Data block
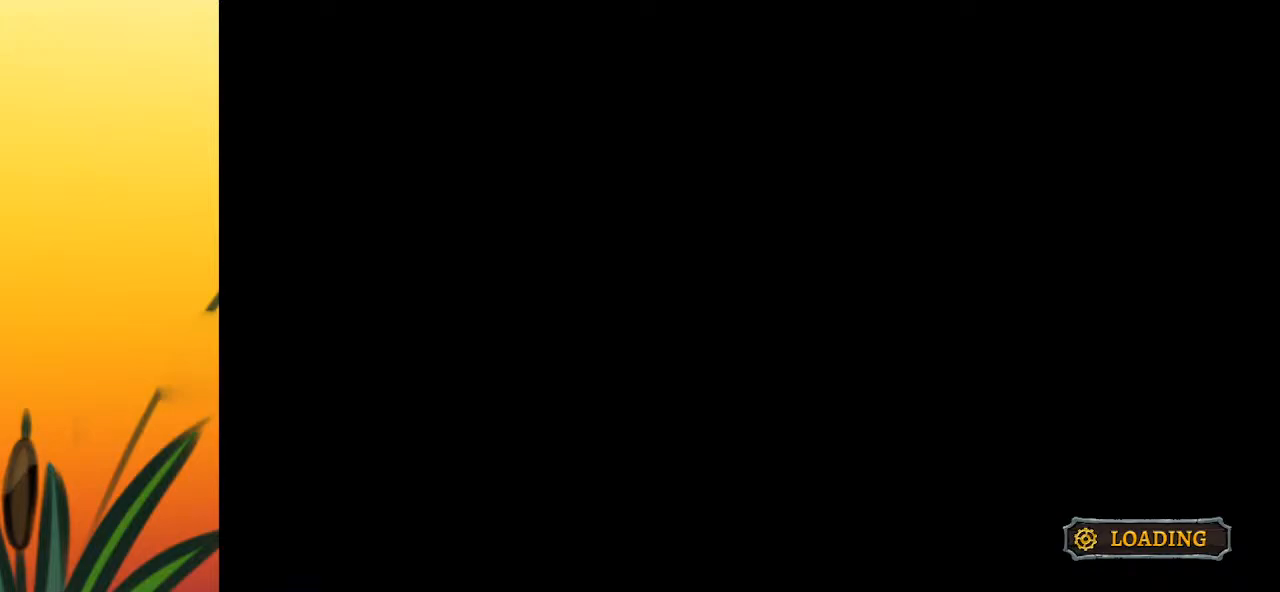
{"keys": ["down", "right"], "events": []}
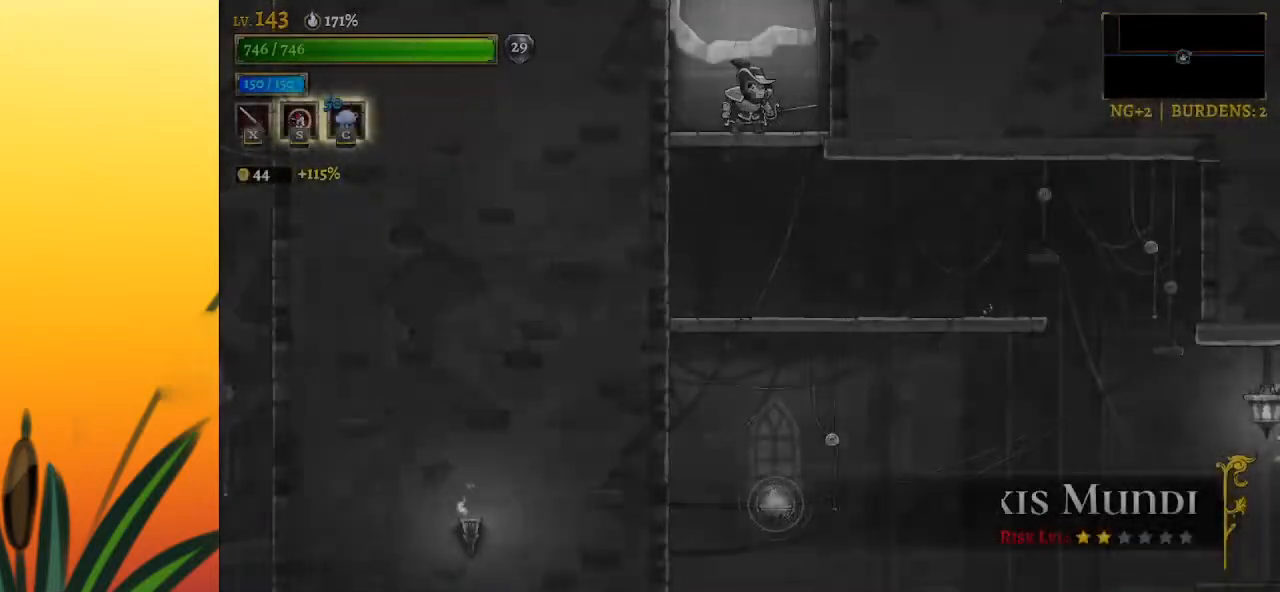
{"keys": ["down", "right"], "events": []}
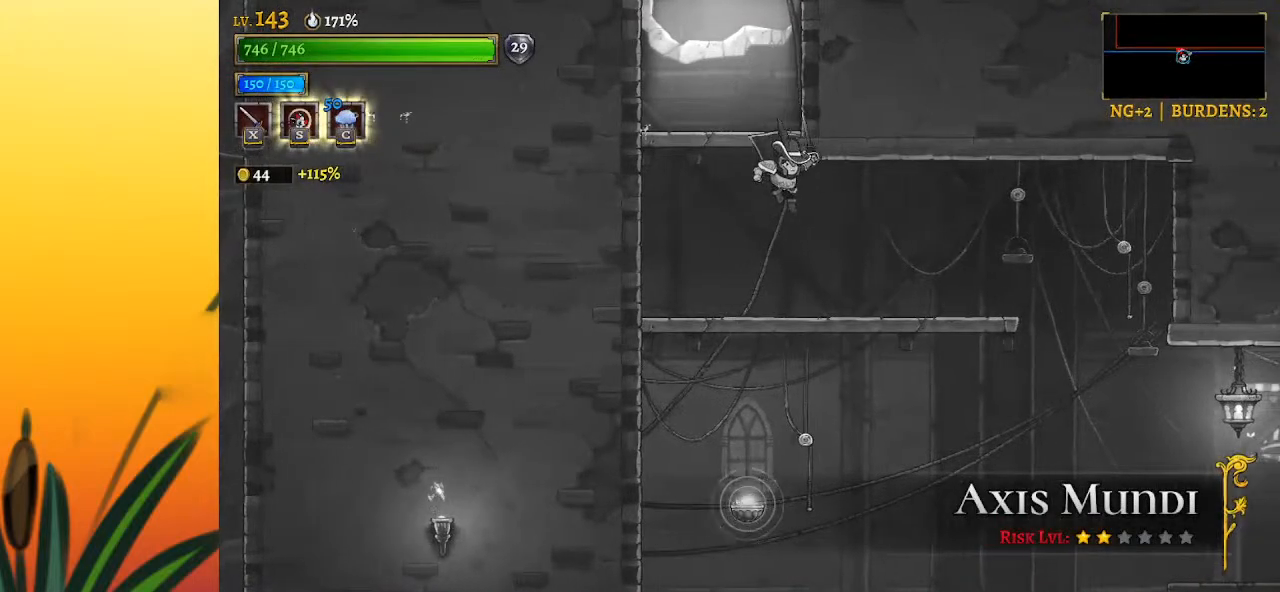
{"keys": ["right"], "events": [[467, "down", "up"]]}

Problem to work on
Copy everything in the listing above exactly except the pictures.

Worked solution
{"keys": ["down", "right"], "events": []}
{"keys": ["down", "right"], "events": []}
{"keys": ["right"], "events": [[467, "down", "up"]]}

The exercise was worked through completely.